Oil price war adds to tanker market volatility
Russia and Saudi Arabia begin a race to the bottom for oil market share as crude oil demand contracts for the first time in a decade
Oil prices have slumped 35% following the failure of Opec+ talks to rein in production, with Russia and Saudi Arabia locking horns. This has sent shockwaves through global markets already reeling from dwindling demand due to warm winter conditions and the coronavirus contagion
TANKER charterers and owners are stepping back this morning as Russia and Saudi Arabia begin a global battle for oil market share just as demand for crude is forecast to contract for the first time in a decade.
Brent crude tumbled by as much as 35% in trading over the weekend after oil cartel the Organisation of the Petroleum Exporting Countries’ three-year alliance with the world’s second-largest producer, Russia, collapsed on Friday. Brent was priced at $35.48 per barrel on London’s ICE Futures Europe exchange by 1130 hrs GMT, rising from as low as $31 per barrel in earlier Asian trading.
Chinese refineries slashed runs by as much as 3.5m barrels per day in February, resold March cargoes and curbed April buying as a coronavirus-led collapse in demand for air and land transportation fuels left the world’s biggest importer with a massive crude surplus.

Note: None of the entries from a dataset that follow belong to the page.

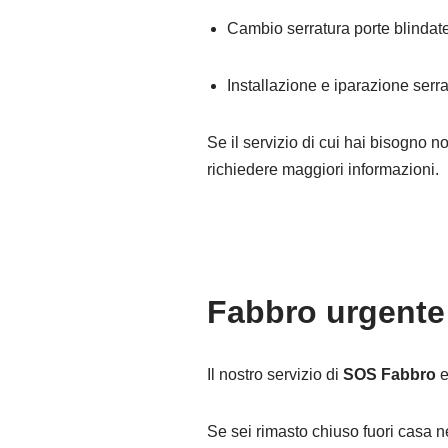
Cambio serratura porte blindat
Installazione e iparazione serra
Se il servizio di cui hai bisogno n
richiedere maggiori informazioni.
Fabbro urgente
Il nostro servizio di
SOS Fabbro
Se sei rimasto chiuso fuori casa n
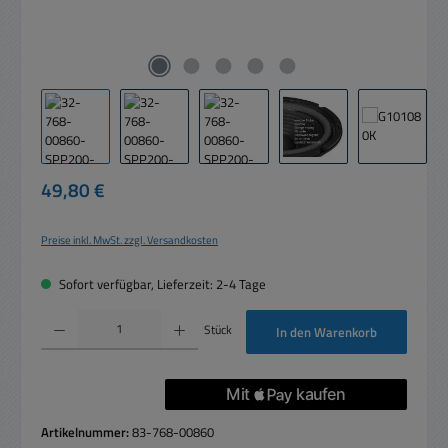
Regulärer Preis:
49,80 €
Preise inkl. MwSt. zzgl. Versandkosten
Sofort verfügbar, Lieferzeit: 2-4 Tage
Produkt Anzahl: Gib den gewünschten Wert ein oder benutze die Schaltflächen um die 
Stück
In den Warenkorb
Artikelnummer:
83-768-00860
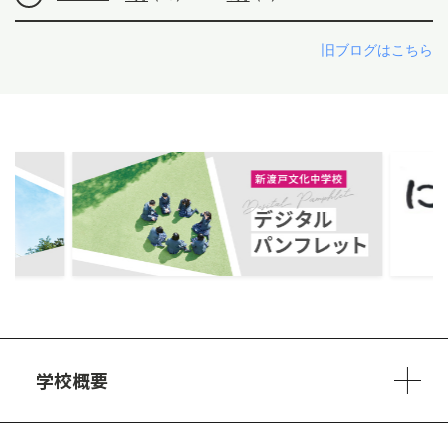
旧ブログはこちら
ous
学校概要
学校方針
教員紹介
施設、設備
制服
安心・安全のために
アクセスマップ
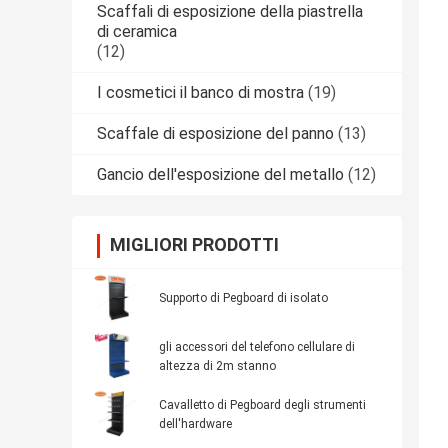
Scaffali di esposizione della piastrella
di ceramica
(12)
I cosmetici il banco di mostra
(19)
Scaffale di esposizione del panno
(13)
Gancio dell'esposizione del metallo
(12)
MIGLIORI PRODOTTI
Supporto di Pegboard di isolato
gli accessori del telefono cellulare di
altezza di 2m stanno
Cavalletto di Pegboard degli strumenti
dell'hardware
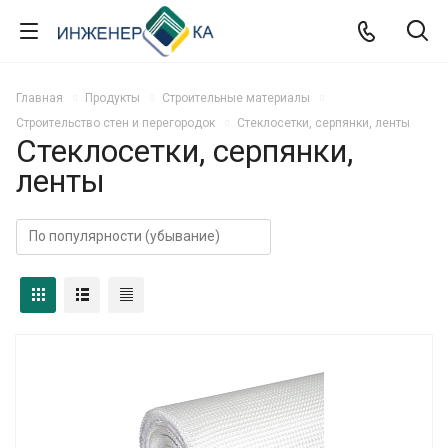
Главная
Продукты
Строительные материалы
Строительство стен и перегородок
Стеклосетки, серпянки, ленты
Стеклосетки, серпянки,
ленты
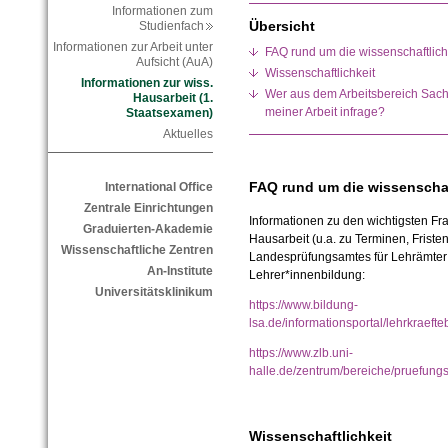
Informationen zum
Übersicht
Studienfach
Informationen zur Arbeit unter
FAQ rund um die wissenschaftlic
Aufsicht (AuA)
Wissenschaftlichkeit
Informationen zur wiss.
Wer aus dem Arbeitsbereich Sachu
Hausarbeit (1.
meiner Arbeit infrage?
Staatsexamen)
Aktuelles
FAQ rund um die wissenschaf
International Office
Zentrale Einrichtungen
Informationen zu den wichtigsten Fr
Graduierten-Akademie
Hausarbeit (u.a. zu Terminen, Fristen
Wissenschaftliche Zentren
Landesprüfungsamtes für Lehrämter 
An-Institute
Lehrer*innenbildung:
Universitätsklinikum
https://www.bildung-
lsa.de/informationsportal/lehrkraef
https://www.zlb.uni-
halle.de/zentrum/bereiche/pruefung
Wissenschaftlichkeit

Weekend reports suggest that 70% of Nigerian and Angolan crudes for April remain unsold, affecting suezmax tankers, which predominately lift cargoes from West Africa for shipment.
Suggestions that Saudi Arabia will lift production from levels of about 9m bpd to as much as 11m could see not only crude exports rise but temporarily lift shipments of refined products from the Kingdom as it expands runs. Saudi Arabia is a significant Middle East exporter of jet fuel, diesel and gasoil to Europe and Africa, and major local supplier in the Gulf.
Russia declined to agree production cuts of 1.5m bpd on Friday, thereby resisting Opec members who sought to arrest free-falling oil prices from the coronavirus outbreak. In retaliation, Saudi Arabia has discounted its crude prices and signalled higher exports to maintain market share. Russia’s leadership has signalled it will not cut output as it wants to head off the rise of US shale oil, which has added more than 3m bpd to global oil exports in the last three years.
Increased Saudi exports will likely boost the purchasing of Chinese oil companies who want to buy steeply discounted crude, providing employment for the very large crude tankers that typically ply these trades to Asia from the Middle East Gulf.
However, the oil price contango — when the spot price is lower than the future price — is not wide enough to support floating storage economics. The three-month spread for Brent crude was around $1.20 per barrel in trading today, with the three-month time charter rate for a very large crude carrier last done at $40,000 per day, according to shipbroker reports.
The demand shock lifted Chinese inventories to a record high in February. Any floating storage now emerging off West Africa and Singapore will more likely reflect a shortage of onshore storage than profitable crude contango structures.